__Exercise__
The output must match the entries below exactly, with pictures removed.

[Records drawn from a dataset]
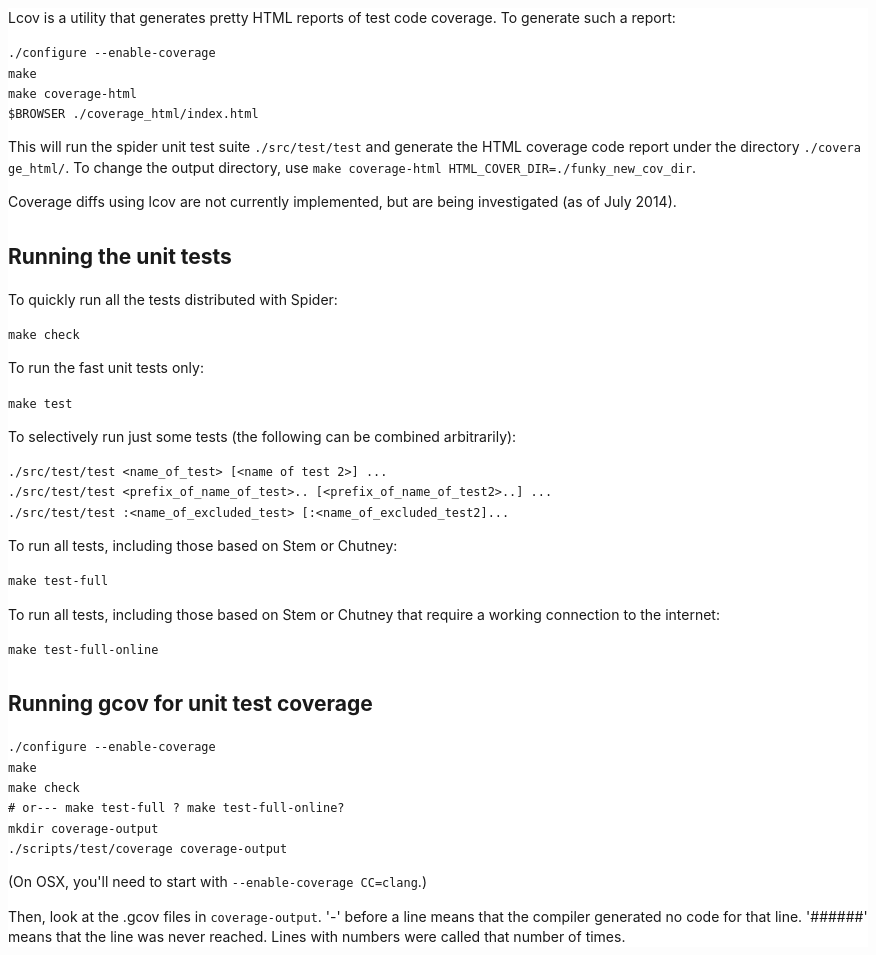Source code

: Lcov is a utility that generates pretty HTML reports of test code coverage.
To generate such a report:

    ./configure --enable-coverage
    make
    make coverage-html
    $BROWSER ./coverage_html/index.html

This will run the spider unit test suite `./src/test/test` and generate the HTML
coverage code report under the directory `./coverage_html/`. To change the
output directory, use `make coverage-html HTML_COVER_DIR=./funky_new_cov_dir`.

Coverage diffs using lcov are not currently implemented, but are being
investigated (as of July 2014).

Running the unit tests
----------------------

To quickly run all the tests distributed with Spider:

    make check

To run the fast unit tests only:

    make test

To selectively run just some tests (the following can be combined
arbitrarily):

    ./src/test/test <name_of_test> [<name of test 2>] ...
    ./src/test/test <prefix_of_name_of_test>.. [<prefix_of_name_of_test2>..] ...
    ./src/test/test :<name_of_excluded_test> [:<name_of_excluded_test2]...

To run all tests, including those based on Stem or Chutney:

    make test-full

To run all tests, including those based on Stem or Chutney that require a
working connection to the internet:

    make test-full-online

Running gcov for unit test coverage
-----------------------------------

    ./configure --enable-coverage
    make
    make check
    # or--- make test-full ? make test-full-online?
    mkdir coverage-output
    ./scripts/test/coverage coverage-output

(On OSX, you'll need to start with `--enable-coverage CC=clang`.)

Then, look at the .gcov files in `coverage-output`.  '-' before a line means
that the compiler generated no code for that line.  '######' means that the
line was never reached.  Lines with numbers were called that number of times.
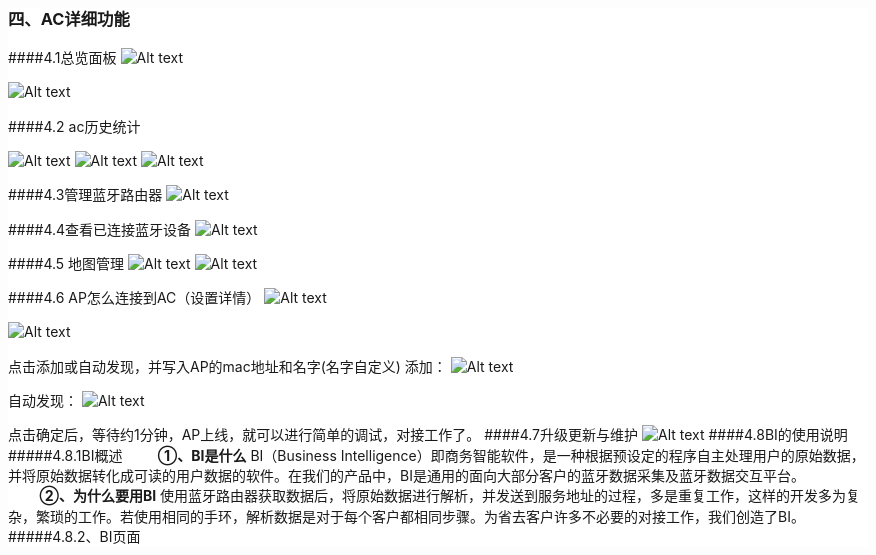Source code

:### 四、AC详细功能

####4.1总览面板
![Alt text](./1505294773126.png)
  

![Alt text](./1505294776539.png)


####4.2  ac历史统计

![Alt text](./1505294782299.png)
![Alt text](./1505294785923.png)
![Alt text](./1505294788974.png)


####4.3管理蓝牙路由器
![Alt text](./1505294793007.png)

####4.4查看已连接蓝牙设备
![Alt text](./1505294796167.png)

####4.5 地图管理
![Alt text](./1505294800029.png)
![Alt text](./1505294802841.png)


####4.6 AP怎么连接到AC（设置详情）
![Alt text](./1505294806203.png)

![Alt text](./1505294809412.png)

点击添加或自动发现，并写入AP的mac地址和名字(名字自定义)
添加：
![Alt text](./1505294823270.png)

自动发现：
![Alt text](./1505294827890.png)

点击确定后，等待约1分钟，AP上线，就可以进行简单的调试，对接工作了。
####4.7升级更新与维护
![Alt text](./1505294836199.png)
####4.8BI的使用说明
#####4.8.1BI概述
&nbsp;&nbsp;&nbsp;&nbsp;&nbsp;&nbsp;&nbsp;&nbsp;**①、BI是什么**
            BI（Business Intelligence）即商务智能软件，是一种根据预设定的程序自主处理用户的原始数据，并将原始数据转化成可读的用户数据的软件。在我们的产品中，BI是通用的面向大部分客户的蓝牙数据采集及蓝牙数据交互平台。
&nbsp;&nbsp;&nbsp;&nbsp;&nbsp;&nbsp;&nbsp;&nbsp;**②、为什么要用BI**
            使用蓝牙路由器获取数据后，将原始数据进行解析，并发送到服务地址的过程，多是重复工作，这样的开发多为复杂，繁琐的工作。若使用相同的手环，解析数据是对于每个客户都相同步骤。为省去客户许多不必要的对接工作，我们创造了BI。
#####4.8.2、BI页面
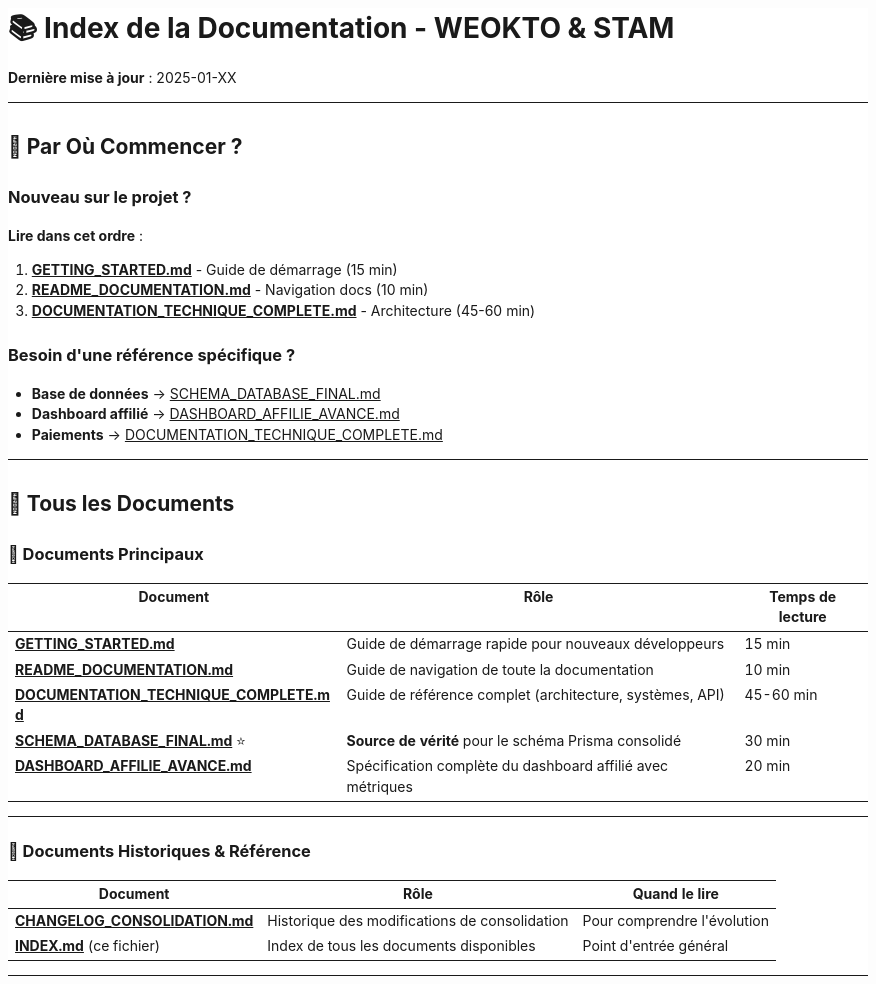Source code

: # 📚 Index de la Documentation - WEOKTO & STAM

**Dernière mise à jour** : 2025-01-XX

---

## 🎯 Par Où Commencer ?

### Nouveau sur le projet ?
**Lire dans cet ordre** :
1. **[GETTING_STARTED.md](GETTING_STARTED.md)** - Guide de démarrage (15 min)
2. **[README_DOCUMENTATION.md](README_DOCUMENTATION.md)** - Navigation docs (10 min)
3. **[DOCUMENTATION_TECHNIQUE_COMPLETE.md](DOCUMENTATION_TECHNIQUE_COMPLETE.md)** - Architecture (45-60 min)

### Besoin d'une référence spécifique ?
- **Base de données** → [SCHEMA_DATABASE_FINAL.md](SCHEMA_DATABASE_FINAL.md)
- **Dashboard affilié** → [DASHBOARD_AFFILIE_AVANCE.md](DASHBOARD_AFFILIE_AVANCE.md)
- **Paiements** → [DOCUMENTATION_TECHNIQUE_COMPLETE.md](DOCUMENTATION_TECHNIQUE_COMPLETE.md#-système-de-paiements-pci-vault)

---

## 📁 Tous les Documents

### 🌟 Documents Principaux

| Document | Rôle | Temps de lecture |
|----------|------|------------------|
| **[GETTING_STARTED.md](GETTING_STARTED.md)** | Guide de démarrage rapide pour nouveaux développeurs | 15 min |
| **[README_DOCUMENTATION.md](README_DOCUMENTATION.md)** | Guide de navigation de toute la documentation | 10 min |
| **[DOCUMENTATION_TECHNIQUE_COMPLETE.md](DOCUMENTATION_TECHNIQUE_COMPLETE.md)** | Guide de référence complet (architecture, systèmes, API) | 45-60 min |
| **[SCHEMA_DATABASE_FINAL.md](SCHEMA_DATABASE_FINAL.md)** ⭐️ | **Source de vérité** pour le schéma Prisma consolidé | 30 min |
| **[DASHBOARD_AFFILIE_AVANCE.md](DASHBOARD_AFFILIE_AVANCE.md)** | Spécification complète du dashboard affilié avec métriques | 20 min |

---

### 📝 Documents Historiques & Référence

| Document | Rôle | Quand le lire |
|----------|------|---------------|
| **[CHANGELOG_CONSOLIDATION.md](CHANGELOG_CONSOLIDATION.md)** | Historique des modifications de consolidation | Pour comprendre l'évolution |
| **[INDEX.md](INDEX.md)** (ce fichier) | Index de tous les documents disponibles | Point d'entrée général |

---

__Completed task__
Source code

: Lcov is a utility that generates pretty HTML reports of test code coverage.
To generate such a report:

    ./configure --enable-coverage
    make
    make coverage-html
    $BROWSER ./coverage_html/index.html

This will run the spider unit test suite `./src/test/test` and generate the HTML
coverage code report under the directory `./coverage_html/`. To change the
output directory, use `make coverage-html HTML_COVER_DIR=./funky_new_cov_dir`.

Coverage diffs using lcov are not currently implemented, but are being
investigated (as of July 2014).

Running the unit tests
----------------------

To quickly run all the tests distributed with Spider:

    make check

To run the fast unit tests only:

    make test

To selectively run just some tests (the following can be combined
arbitrarily):

    ./src/test/test <name_of_test> [<name of test 2>] ...
    ./src/test/test <prefix_of_name_of_test>.. [<prefix_of_name_of_test2>..] ...
    ./src/test/test :<name_of_excluded_test> [:<name_of_excluded_test2]...

To run all tests, including those based on Stem or Chutney:

    make test-full

To run all tests, including those based on Stem or Chutney that require a
working connection to the internet:

    make test-full-online

Running gcov for unit test coverage
-----------------------------------

    ./configure --enable-coverage
    make
    make check
    # or--- make test-full ? make test-full-online?
    mkdir coverage-output
    ./scripts/test/coverage coverage-output

(On OSX, you'll need to start with `--enable-coverage CC=clang`.)

Then, look at the .gcov files in `coverage-output`.  '-' before a line means
that the compiler generated no code for that line.  '######' means that the
line was never reached.  Lines with numbers were called that number of times.
Source code

:### 四、AC详细功能

####4.1总览面板
![Alt text](./1505294773126.png)
  

![Alt text](./1505294776539.png)


####4.2  ac历史统计

![Alt text](./1505294782299.png)
![Alt text](./1505294785923.png)
![Alt text](./1505294788974.png)


####4.3管理蓝牙路由器
![Alt text](./1505294793007.png)

####4.4查看已连接蓝牙设备
![Alt text](./1505294796167.png)

####4.5 地图管理
![Alt text](./1505294800029.png)
![Alt text](./1505294802841.png)


####4.6 AP怎么连接到AC（设置详情）
![Alt text](./1505294806203.png)

![Alt text](./1505294809412.png)

点击添加或自动发现，并写入AP的mac地址和名字(名字自定义)
添加：
![Alt text](./1505294823270.png)

自动发现：
![Alt text](./1505294827890.png)

点击确定后，等待约1分钟，AP上线，就可以进行简单的调试，对接工作了。
####4.7升级更新与维护
![Alt text](./1505294836199.png)
####4.8BI的使用说明
#####4.8.1BI概述
&nbsp;&nbsp;&nbsp;&nbsp;&nbsp;&nbsp;&nbsp;&nbsp;**①、BI是什么**
            BI（Business Intelligence）即商务智能软件，是一种根据预设定的程序自主处理用户的原始数据，并将原始数据转化成可读的用户数据的软件。在我们的产品中，BI是通用的面向大部分客户的蓝牙数据采集及蓝牙数据交互平台。
&nbsp;&nbsp;&nbsp;&nbsp;&nbsp;&nbsp;&nbsp;&nbsp;**②、为什么要用BI**
            使用蓝牙路由器获取数据后，将原始数据进行解析，并发送到服务地址的过程，多是重复工作，这样的开发多为复杂，繁琐的工作。若使用相同的手环，解析数据是对于每个客户都相同步骤。为省去客户许多不必要的对接工作，我们创造了BI。
#####4.8.2、BI页面
Source code

: # 📚 Index de la Documentation - WEOKTO & STAM

**Dernière mise à jour** : 2025-01-XX

---

## 🎯 Par Où Commencer ?

### Nouveau sur le projet ?
**Lire dans cet ordre** :
1. **[GETTING_STARTED.md](GETTING_STARTED.md)** - Guide de démarrage (15 min)
2. **[README_DOCUMENTATION.md](README_DOCUMENTATION.md)** - Navigation docs (10 min)
3. **[DOCUMENTATION_TECHNIQUE_COMPLETE.md](DOCUMENTATION_TECHNIQUE_COMPLETE.md)** - Architecture (45-60 min)

### Besoin d'une référence spécifique ?
- **Base de données** → [SCHEMA_DATABASE_FINAL.md](SCHEMA_DATABASE_FINAL.md)
- **Dashboard affilié** → [DASHBOARD_AFFILIE_AVANCE.md](DASHBOARD_AFFILIE_AVANCE.md)
- **Paiements** → [DOCUMENTATION_TECHNIQUE_COMPLETE.md](DOCUMENTATION_TECHNIQUE_COMPLETE.md#-système-de-paiements-pci-vault)

---

## 📁 Tous les Documents

### 🌟 Documents Principaux

| Document | Rôle | Temps de lecture |
|----------|------|------------------|
| **[GETTING_STARTED.md](GETTING_STARTED.md)** | Guide de démarrage rapide pour nouveaux développeurs | 15 min |
| **[README_DOCUMENTATION.md](README_DOCUMENTATION.md)** | Guide de navigation de toute la documentation | 10 min |
| **[DOCUMENTATION_TECHNIQUE_COMPLETE.md](DOCUMENTATION_TECHNIQUE_COMPLETE.md)** | Guide de référence complet (architecture, systèmes, API) | 45-60 min |
| **[SCHEMA_DATABASE_FINAL.md](SCHEMA_DATABASE_FINAL.md)** ⭐️ | **Source de vérité** pour le schéma Prisma consolidé | 30 min |
| **[DASHBOARD_AFFILIE_AVANCE.md](DASHBOARD_AFFILIE_AVANCE.md)** | Spécification complète du dashboard affilié avec métriques | 20 min |

---

### 📝 Documents Historiques & Référence

| Document | Rôle | Quand le lire |
|----------|------|---------------|
| **[CHANGELOG_CONSOLIDATION.md](CHANGELOG_CONSOLIDATION.md)** | Historique des modifications de consolidation | Pour comprendre l'évolution |
| **[INDEX.md](INDEX.md)** (ce fichier) | Index de tous les documents disponibles | Point d'entrée général |

---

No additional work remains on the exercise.